Transcribe the entries word for word, starting with the line that contains "How about listing" and going on through the line that contains "358.5], [0, 0, 1]] dist [-0.001174, -0.000177]". Leave the pictures out of your answer.

*Records for this exercise:*
────────

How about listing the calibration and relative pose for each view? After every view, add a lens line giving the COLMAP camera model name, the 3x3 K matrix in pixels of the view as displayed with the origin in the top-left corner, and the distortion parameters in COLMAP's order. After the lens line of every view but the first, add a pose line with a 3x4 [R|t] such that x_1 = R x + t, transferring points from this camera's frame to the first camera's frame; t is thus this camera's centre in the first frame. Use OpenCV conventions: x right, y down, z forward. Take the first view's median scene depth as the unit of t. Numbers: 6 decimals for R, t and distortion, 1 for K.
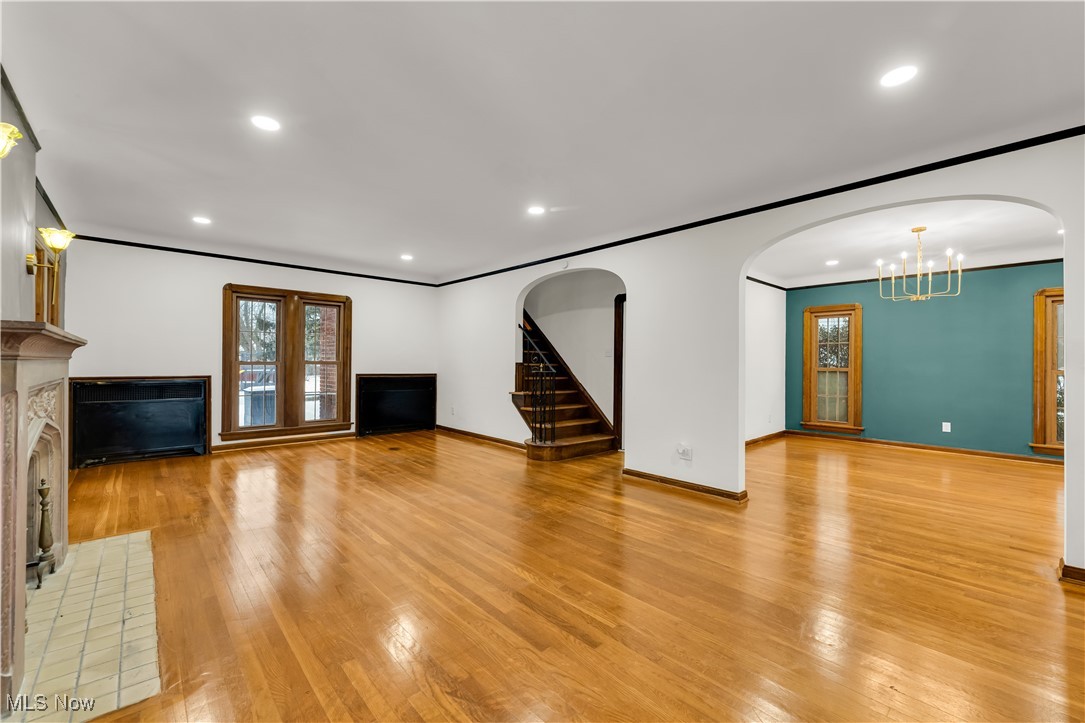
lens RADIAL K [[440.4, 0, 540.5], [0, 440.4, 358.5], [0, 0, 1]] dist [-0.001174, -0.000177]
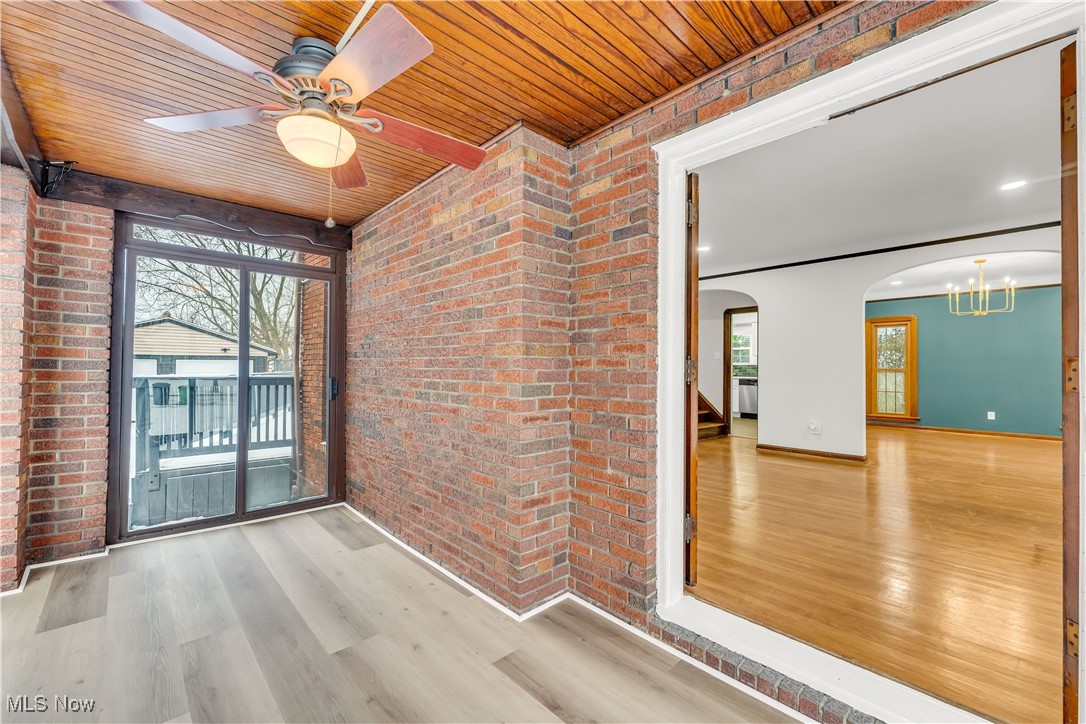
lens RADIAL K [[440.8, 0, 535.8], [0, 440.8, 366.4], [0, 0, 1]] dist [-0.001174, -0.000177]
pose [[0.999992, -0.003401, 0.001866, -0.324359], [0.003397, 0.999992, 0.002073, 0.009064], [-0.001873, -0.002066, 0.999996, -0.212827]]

────────

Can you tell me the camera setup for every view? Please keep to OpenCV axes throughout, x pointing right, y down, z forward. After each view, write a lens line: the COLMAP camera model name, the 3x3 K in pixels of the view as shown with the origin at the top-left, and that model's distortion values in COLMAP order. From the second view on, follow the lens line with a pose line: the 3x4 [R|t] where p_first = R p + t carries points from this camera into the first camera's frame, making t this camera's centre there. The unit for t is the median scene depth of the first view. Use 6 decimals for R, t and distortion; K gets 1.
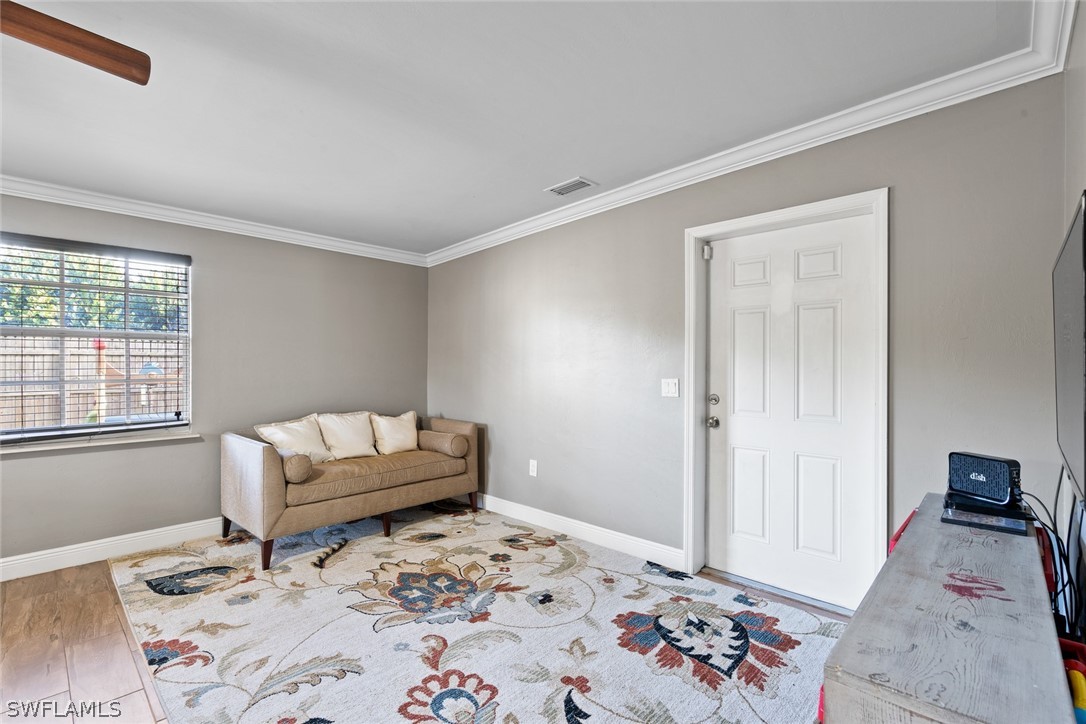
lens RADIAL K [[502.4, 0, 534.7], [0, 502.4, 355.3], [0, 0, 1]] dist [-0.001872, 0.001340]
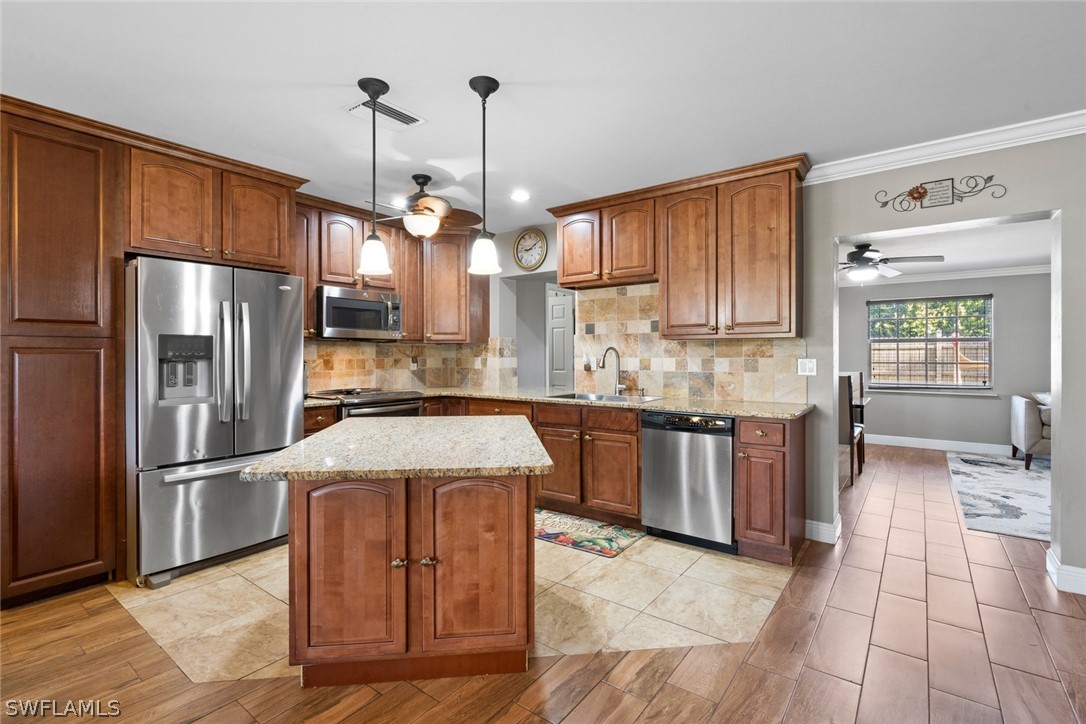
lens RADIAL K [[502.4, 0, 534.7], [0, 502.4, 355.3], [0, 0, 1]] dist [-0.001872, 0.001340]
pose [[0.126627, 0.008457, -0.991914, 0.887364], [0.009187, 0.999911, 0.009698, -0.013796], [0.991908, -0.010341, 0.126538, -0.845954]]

────────

*Solution to this problem:*
How about listing the calibration and relative pose for each view? After every view, add a lens line giving the COLMAP camera model name, the 3x3 K matrix in pixels of the view as displayed with the origin in the top-left corner, and the distortion parameters in COLMAP's order. After the lens line of every view but the first, add a pose line with a 3x4 [R|t] such that x_1 = R x + t, transferring points from this camera's frame to the first camera's frame; t is thus this camera's centre in the first frame. Use OpenCV conventions: x right, y down, z forward. Take the first view's median scene depth as the unit of t. Numbers: 6 decimals for R, t and distortion, 1 for K.
lens RADIAL K [[440.4, 0, 540.5], [0, 440.4, 358.5], [0, 0, 1]] dist [-0.001174, -0.000177]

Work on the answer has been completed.